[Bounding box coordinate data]
◆ ◆ ◆ ◆

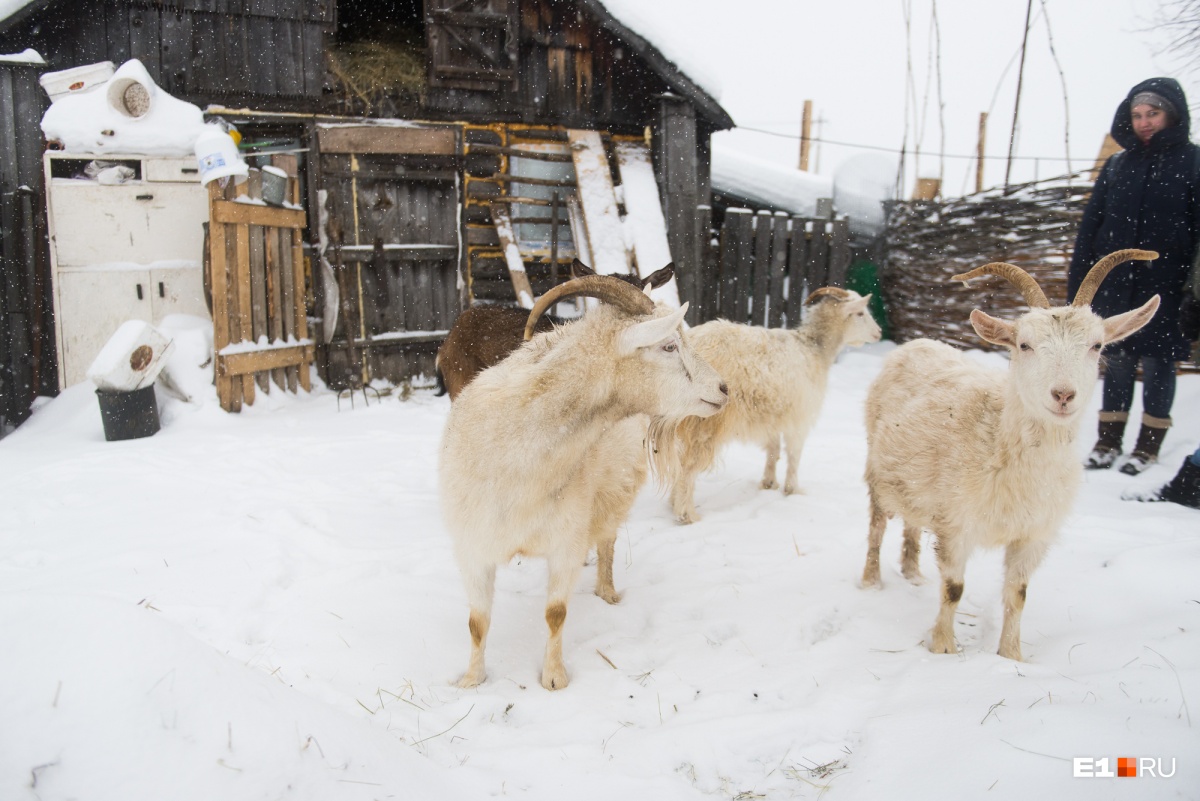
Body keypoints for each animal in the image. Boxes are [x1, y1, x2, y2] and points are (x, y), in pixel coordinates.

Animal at [439, 273, 724, 690]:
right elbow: (477, 622)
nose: (724, 389)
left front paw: (554, 678)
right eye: (669, 345)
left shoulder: (565, 541)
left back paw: (606, 590)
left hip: (614, 490)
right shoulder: (472, 547)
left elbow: (555, 613)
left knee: (606, 540)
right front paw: (472, 680)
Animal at [864, 251, 1161, 661]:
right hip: (877, 472)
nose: (1063, 395)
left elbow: (1018, 595)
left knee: (911, 523)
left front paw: (1011, 657)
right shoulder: (958, 525)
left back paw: (912, 575)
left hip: (918, 485)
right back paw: (871, 583)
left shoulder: (1032, 535)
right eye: (1024, 345)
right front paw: (943, 649)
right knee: (877, 528)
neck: (1000, 440)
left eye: (1097, 345)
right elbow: (954, 588)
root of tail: (918, 343)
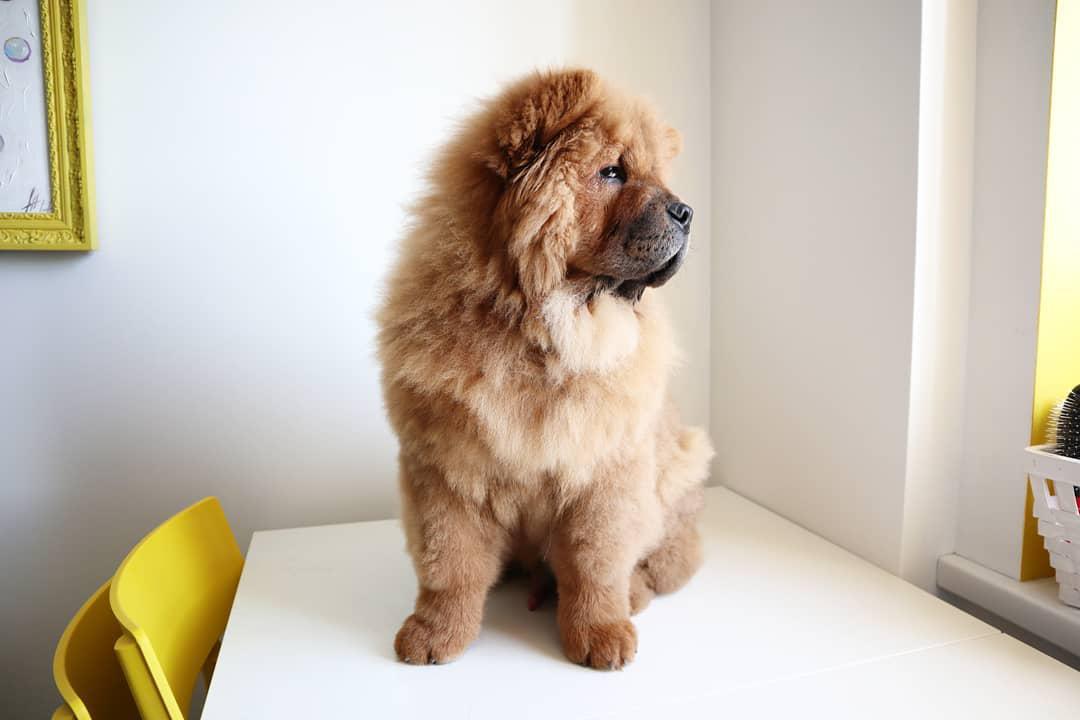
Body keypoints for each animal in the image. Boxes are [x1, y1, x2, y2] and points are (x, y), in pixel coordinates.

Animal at [375, 69, 712, 669]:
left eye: (654, 175)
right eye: (612, 172)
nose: (687, 211)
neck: (541, 330)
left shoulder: (605, 475)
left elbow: (595, 566)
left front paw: (600, 635)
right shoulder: (444, 472)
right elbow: (449, 565)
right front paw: (435, 636)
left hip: (678, 467)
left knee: (671, 557)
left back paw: (635, 593)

◆ ◆ ◆ ◆

Nothing except the lines from the one containing "left knee: (606, 540)" through the one containing "left front paw: (600, 635)" should appear in the answer, exactly as above and without pictures.

left knee: (606, 540)
right front paw: (472, 680)
Animal at [864, 251, 1161, 661]:
right hip: (877, 472)
nose: (1063, 395)
left elbow: (1018, 595)
left knee: (911, 523)
left front paw: (1011, 657)
right shoulder: (958, 525)
left back paw: (912, 575)
left hip: (918, 485)
right back paw: (871, 583)
left shoulder: (1032, 535)
right eye: (1024, 345)
right front paw: (943, 649)
right knee: (877, 528)
neck: (1000, 440)
left eye: (1097, 345)
right elbow: (954, 588)
root of tail: (918, 343)
Body keypoints for each animal in the image. Boxes are [x1, y1, x2, y2] and points are (x, y), in pixel coordinates.

Animal at [375, 69, 712, 669]:
left eye: (654, 175)
right eye: (612, 172)
nose: (687, 211)
neck: (541, 330)
left shoulder: (605, 475)
left elbow: (595, 566)
left front paw: (600, 635)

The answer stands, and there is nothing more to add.